На положениях Всеобщей декларации прав человека основаны важнейшие международные конвенции, юридически-обязательные для ратифицировавших их государств, включая Россию; важнейшим тезисам этой декларации полностью соответствуют ключевые статьи «Основ конституционного строя» (Глава 1 Конституции РФ). А первая статья Закона РФ «Об образовании» формулирует, что «…предметом регулирования настоящего Федерального закона являются общественные отношения, возникающие в сфере образования в связи с <…> обеспечением государственных гарантий прав и свобод человека в сфере образования».

Более того: правовые идеи, производные от Всеобщей декларации прав человека, пронизывают всю систему российского законодательства в сфере образования.

Представления о правовом государстве как о государстве, «обузданном правом», где государственные интересы не вправе подавлять человеческое достоинство – это не просто одна из из возможных идеологических конструкций или политических концепций. Статья Конституции РФ о том, что «Человек, его права и свободы являются высшей ценностью, а признание, соблюдение и защита прав и свобод человека и гражданина – обязанность государства» – не просто риторический узор. Это важнейший «узел» связывающий российскую Конституцию с современным международным правом, с системой национального законотворчества и с позитивной практикой законоприменения.

Разумеется, хорошо видна мера поражённости правовых отношений в нашей стране коррозией властного произвола, «телефонного права», псевдоюридических манипуляций и т. п. В этом мы не уникальны; на планете гораздо больше стран, где под подобной ржавчиной почти не видно «металла», чем стран образцово-правовых. Другое дело, что мало где в мире такую коррозию решаются вдруг подымать на щит как особую норму, как проявление национальной самобытности, источник патриотического воодушевления или гражданской идентичности.

Увы, ржавчина – как бы бурно она ни цвела и как бы пышно ни смотрелась – не заменит собой несущие конструкции государства.

Когда чиновники и политики иронизируют над правами человека и рассматривают их только как более или менее удобный инструмент демагогических манипуляций, то их «консерватизм» и «государственничество» – на деле всего лишь неуместная вывеска над революционно-радикальными убеждениями (пусть даже и неосознанными) по отношению к основам государственного строя.

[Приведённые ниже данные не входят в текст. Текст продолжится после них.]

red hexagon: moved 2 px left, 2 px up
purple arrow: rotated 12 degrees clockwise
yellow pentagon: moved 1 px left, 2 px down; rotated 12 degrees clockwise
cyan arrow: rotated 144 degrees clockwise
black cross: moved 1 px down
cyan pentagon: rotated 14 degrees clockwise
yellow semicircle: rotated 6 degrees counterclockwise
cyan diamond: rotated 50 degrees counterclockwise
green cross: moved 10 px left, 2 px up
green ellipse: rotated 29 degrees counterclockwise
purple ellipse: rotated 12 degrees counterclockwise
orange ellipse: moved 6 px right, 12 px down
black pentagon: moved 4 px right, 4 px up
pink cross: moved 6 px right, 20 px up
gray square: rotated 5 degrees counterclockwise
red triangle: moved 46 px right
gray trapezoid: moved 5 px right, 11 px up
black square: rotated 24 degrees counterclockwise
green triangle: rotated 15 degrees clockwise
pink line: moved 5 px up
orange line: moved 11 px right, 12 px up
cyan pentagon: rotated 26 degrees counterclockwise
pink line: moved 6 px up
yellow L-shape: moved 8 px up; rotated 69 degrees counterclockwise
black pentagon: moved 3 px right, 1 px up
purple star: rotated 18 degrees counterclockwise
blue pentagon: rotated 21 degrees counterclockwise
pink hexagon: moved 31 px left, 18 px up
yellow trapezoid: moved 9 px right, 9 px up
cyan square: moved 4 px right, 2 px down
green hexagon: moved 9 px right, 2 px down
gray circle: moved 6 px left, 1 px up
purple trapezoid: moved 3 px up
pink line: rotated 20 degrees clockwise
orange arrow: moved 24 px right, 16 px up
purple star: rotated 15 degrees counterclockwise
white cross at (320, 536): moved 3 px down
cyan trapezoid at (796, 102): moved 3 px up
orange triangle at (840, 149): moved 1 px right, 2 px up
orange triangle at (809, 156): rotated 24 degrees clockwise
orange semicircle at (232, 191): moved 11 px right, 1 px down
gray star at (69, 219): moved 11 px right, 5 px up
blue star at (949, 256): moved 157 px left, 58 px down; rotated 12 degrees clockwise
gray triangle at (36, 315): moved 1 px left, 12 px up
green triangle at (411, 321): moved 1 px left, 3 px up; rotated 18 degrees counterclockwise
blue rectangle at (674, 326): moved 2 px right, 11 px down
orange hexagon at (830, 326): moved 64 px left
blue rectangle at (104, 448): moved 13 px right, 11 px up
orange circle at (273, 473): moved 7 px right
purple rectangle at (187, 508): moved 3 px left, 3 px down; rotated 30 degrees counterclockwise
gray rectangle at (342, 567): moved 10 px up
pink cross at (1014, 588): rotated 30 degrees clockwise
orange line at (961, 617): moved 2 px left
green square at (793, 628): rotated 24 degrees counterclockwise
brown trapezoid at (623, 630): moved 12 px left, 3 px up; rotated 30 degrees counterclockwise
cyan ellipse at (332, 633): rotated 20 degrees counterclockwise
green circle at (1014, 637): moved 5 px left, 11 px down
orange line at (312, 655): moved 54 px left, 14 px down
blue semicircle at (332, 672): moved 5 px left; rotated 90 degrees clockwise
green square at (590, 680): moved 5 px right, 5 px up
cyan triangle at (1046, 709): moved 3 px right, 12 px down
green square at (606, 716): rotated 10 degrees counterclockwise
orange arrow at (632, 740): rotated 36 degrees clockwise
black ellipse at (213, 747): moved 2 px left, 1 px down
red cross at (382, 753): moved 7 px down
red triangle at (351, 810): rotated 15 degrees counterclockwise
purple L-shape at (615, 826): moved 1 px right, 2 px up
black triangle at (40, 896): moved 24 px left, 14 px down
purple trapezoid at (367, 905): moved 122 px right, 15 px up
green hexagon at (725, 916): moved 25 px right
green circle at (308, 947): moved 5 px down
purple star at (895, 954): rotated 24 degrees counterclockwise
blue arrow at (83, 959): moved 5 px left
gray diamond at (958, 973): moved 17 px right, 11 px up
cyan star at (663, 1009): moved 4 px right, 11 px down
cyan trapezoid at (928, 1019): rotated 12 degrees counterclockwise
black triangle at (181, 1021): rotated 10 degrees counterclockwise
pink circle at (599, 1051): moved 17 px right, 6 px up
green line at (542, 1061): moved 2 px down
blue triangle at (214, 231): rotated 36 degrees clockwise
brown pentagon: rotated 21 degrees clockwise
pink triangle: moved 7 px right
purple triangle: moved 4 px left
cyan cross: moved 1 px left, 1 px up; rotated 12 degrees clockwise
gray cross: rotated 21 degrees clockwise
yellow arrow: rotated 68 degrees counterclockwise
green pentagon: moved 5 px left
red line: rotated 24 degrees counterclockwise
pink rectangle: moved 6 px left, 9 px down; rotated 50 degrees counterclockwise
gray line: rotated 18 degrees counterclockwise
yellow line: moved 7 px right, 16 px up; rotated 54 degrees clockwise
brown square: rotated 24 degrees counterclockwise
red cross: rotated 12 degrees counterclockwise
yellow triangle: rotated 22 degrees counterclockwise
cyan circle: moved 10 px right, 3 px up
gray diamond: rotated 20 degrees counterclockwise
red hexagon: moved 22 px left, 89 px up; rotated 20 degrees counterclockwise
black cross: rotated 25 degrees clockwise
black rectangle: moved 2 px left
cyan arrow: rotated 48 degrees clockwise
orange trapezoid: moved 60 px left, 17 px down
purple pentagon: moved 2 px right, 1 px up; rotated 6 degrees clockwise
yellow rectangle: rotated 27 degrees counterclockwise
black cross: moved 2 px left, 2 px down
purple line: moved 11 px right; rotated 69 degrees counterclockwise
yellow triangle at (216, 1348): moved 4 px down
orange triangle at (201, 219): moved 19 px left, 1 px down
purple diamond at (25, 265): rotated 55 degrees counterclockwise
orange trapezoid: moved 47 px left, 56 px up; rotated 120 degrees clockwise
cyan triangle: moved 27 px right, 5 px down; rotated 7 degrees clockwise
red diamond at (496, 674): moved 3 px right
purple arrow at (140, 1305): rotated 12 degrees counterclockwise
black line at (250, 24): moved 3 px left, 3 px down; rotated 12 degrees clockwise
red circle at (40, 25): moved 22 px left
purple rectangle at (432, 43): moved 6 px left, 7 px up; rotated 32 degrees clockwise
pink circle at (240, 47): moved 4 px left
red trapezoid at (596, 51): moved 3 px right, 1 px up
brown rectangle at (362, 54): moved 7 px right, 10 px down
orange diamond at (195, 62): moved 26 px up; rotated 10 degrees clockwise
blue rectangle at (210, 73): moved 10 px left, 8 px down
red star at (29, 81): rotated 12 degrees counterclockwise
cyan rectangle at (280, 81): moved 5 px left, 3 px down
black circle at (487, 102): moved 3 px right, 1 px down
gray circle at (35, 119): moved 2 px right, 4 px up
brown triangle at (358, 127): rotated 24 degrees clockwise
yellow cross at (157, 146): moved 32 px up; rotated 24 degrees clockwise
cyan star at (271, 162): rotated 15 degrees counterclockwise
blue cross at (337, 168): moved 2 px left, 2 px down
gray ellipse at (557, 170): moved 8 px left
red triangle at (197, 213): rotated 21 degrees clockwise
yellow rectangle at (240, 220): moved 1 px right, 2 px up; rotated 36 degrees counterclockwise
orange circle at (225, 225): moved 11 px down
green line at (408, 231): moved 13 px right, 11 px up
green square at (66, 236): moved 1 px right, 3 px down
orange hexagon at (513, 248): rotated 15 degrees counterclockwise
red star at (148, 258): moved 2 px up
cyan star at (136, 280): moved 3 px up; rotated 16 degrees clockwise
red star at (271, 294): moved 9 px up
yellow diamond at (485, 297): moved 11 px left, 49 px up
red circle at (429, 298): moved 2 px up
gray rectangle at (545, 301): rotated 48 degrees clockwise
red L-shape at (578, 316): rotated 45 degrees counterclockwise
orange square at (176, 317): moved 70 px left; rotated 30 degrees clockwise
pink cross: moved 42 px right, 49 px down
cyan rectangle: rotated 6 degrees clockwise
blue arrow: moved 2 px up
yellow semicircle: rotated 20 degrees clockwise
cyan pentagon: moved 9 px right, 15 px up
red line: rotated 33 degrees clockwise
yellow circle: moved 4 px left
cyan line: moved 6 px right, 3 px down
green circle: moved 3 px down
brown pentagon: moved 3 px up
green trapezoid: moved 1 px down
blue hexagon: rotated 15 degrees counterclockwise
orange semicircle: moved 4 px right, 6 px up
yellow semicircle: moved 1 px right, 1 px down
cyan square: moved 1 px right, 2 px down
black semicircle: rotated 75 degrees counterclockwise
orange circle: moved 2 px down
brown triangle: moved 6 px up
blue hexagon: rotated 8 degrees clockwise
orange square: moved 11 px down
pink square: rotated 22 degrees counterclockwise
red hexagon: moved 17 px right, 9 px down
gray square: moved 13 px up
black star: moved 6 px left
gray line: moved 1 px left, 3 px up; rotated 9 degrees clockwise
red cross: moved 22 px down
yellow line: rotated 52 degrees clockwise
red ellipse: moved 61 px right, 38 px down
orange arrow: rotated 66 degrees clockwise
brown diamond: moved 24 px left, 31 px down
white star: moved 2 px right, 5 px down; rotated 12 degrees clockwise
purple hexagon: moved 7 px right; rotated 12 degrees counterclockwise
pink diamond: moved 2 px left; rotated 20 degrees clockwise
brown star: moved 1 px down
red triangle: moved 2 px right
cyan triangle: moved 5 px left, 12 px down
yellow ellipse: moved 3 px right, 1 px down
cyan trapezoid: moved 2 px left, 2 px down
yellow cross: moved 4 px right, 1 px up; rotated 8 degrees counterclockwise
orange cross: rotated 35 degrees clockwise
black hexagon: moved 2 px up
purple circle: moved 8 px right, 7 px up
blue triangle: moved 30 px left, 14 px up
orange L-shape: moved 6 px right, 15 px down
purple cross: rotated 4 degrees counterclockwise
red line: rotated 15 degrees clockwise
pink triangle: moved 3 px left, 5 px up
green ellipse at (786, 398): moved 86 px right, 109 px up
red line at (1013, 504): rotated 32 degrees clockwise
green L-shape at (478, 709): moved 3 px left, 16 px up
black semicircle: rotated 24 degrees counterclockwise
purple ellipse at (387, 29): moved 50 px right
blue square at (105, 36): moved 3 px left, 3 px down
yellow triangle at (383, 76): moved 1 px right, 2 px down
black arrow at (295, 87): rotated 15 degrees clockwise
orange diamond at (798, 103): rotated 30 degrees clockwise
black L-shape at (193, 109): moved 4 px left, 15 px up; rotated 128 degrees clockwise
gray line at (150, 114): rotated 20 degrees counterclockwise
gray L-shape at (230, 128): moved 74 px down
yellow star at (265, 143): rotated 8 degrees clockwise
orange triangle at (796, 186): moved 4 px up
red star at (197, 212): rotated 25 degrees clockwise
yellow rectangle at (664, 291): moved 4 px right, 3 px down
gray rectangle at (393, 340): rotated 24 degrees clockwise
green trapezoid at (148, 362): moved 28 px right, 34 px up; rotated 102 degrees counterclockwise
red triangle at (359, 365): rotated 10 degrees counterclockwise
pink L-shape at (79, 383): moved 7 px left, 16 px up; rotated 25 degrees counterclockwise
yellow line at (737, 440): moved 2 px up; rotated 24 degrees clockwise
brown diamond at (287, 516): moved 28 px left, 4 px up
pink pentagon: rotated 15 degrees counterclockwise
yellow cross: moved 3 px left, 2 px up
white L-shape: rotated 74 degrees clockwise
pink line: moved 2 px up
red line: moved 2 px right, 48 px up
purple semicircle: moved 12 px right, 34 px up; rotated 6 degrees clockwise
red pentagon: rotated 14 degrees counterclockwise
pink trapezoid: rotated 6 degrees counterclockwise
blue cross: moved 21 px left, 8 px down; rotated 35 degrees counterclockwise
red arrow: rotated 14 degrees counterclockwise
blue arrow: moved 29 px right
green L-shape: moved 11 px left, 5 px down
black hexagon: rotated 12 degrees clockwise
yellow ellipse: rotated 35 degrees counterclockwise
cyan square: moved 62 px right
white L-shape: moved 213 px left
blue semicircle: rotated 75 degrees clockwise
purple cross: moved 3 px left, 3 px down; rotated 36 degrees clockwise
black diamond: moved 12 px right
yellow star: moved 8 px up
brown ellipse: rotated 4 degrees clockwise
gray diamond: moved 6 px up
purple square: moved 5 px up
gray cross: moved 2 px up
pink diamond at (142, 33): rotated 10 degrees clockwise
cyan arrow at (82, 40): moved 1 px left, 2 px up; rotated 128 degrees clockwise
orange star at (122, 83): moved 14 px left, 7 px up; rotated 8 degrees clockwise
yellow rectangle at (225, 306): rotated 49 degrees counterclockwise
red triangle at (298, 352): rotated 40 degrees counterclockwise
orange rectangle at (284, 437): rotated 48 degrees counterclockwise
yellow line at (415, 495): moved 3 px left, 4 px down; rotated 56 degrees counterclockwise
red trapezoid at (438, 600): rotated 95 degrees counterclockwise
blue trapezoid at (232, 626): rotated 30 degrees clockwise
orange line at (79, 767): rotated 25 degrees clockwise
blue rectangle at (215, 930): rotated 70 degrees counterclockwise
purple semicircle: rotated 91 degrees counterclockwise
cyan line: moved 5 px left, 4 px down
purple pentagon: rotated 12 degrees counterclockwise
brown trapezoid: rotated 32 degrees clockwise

Вдвойне непростителен подобный самообман в образовании.

Таков основной тезис этой главы. Далее несколько примечаний-комментариев.

О либерализме

Этому слову в новейшей российской истории и словоупотреблении хронически не везло. Оно означает слишком много разных понятий, которые, тем не менее, принято принимать или осуждать «одним чохом»:

• Бытовой «либерализм». В бытовом языке издавна либеральность используют как синоним «излишней терпимости, вредной снисходительности и попустительства».

• Либерализм персональный. У всех политиков, числившихся либералами в девяностые годы – от вождей приватизации до «либерал-демократов» – сложилась, мягко говоря, заслуженно неоднозначная репутация.

• Либерализм экономический. Российские политические либералы часто объявляли себя приверженцами «неолиберальной экономической теории» (принципам которой, впрочем, следовали весьма выборочно): в данном случае речь идёт лишь об одной из известных, но весьма спорных экономических концепций, в макроэкономике по-прежнему значительно уступающей по популярности своему главному оппоненту – теории Дж. Кейнса (успешно доминирующей в мировой политэкономии более полувека).